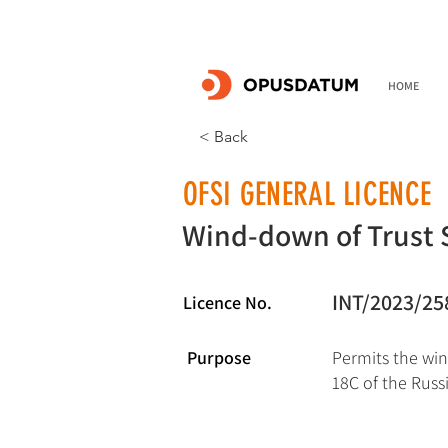
HOME
< Back
OFSI GENERAL LICENCE
Wind-down of Trust 
INT/2023/25
Licence No.
Purpose
Permits the win
18C of the Russ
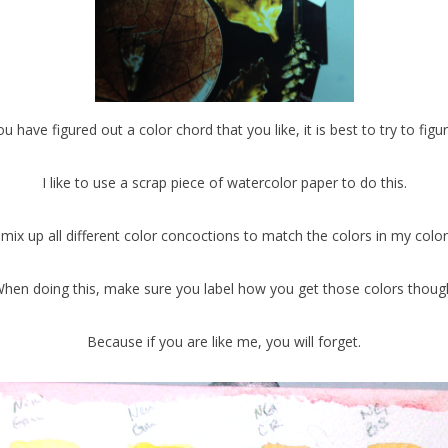
 have figured out a color chord that you like, it is best to try to figur
I like to use a scrap piece of watercolor paper to do this.
 mix up all different color concoctions to match the colors in my color
hen doing this, make sure you label how you get those colors thoug
Because if you are like me, you will forget.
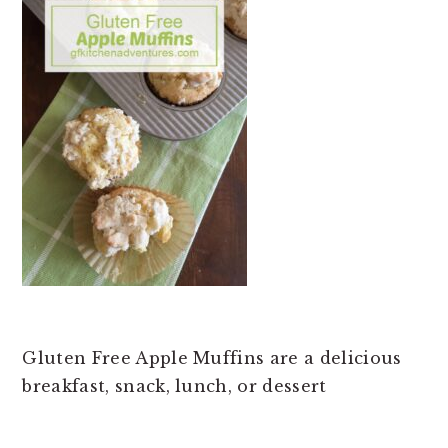
t
e
b
a
r
Gluten Free Apple Muffins are a delicious
breakfast, snack, lunch, or dessert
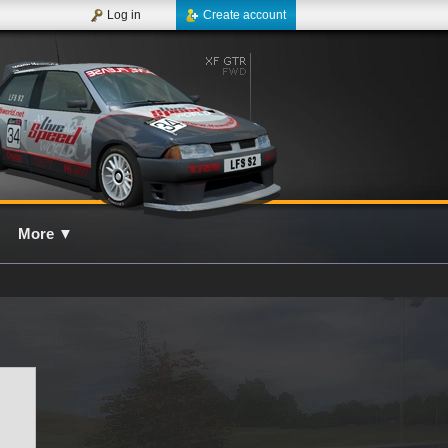
Log in
Create account
More
▼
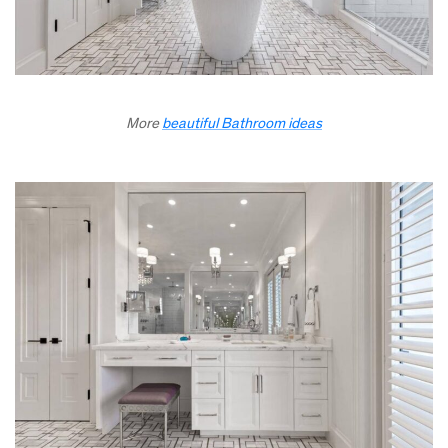
More
beautiful Bathroom ideas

Directive: Output every line of text in the data above without changing a character, and leave the pictures out.

Reply to the exercise:
HOME
< Back
OFSI GENERAL LICENCE
Wind-down of Trust 
INT/2023/25
Licence No.
Purpose
Permits the win
18C of the Russ
 have figured out a color chord that you like, it is best to try to figur
I like to use a scrap piece of watercolor paper to do this.
 mix up all different color concoctions to match the colors in my color
hen doing this, make sure you label how you get those colors thoug
Because if you are like me, you will forget.
t
e
b
a
r
Gluten Free Apple Muffins are a delicious
breakfast, snack, lunch, or dessert
Log in
Create account
More
▼
More
beautiful Bathroom ideas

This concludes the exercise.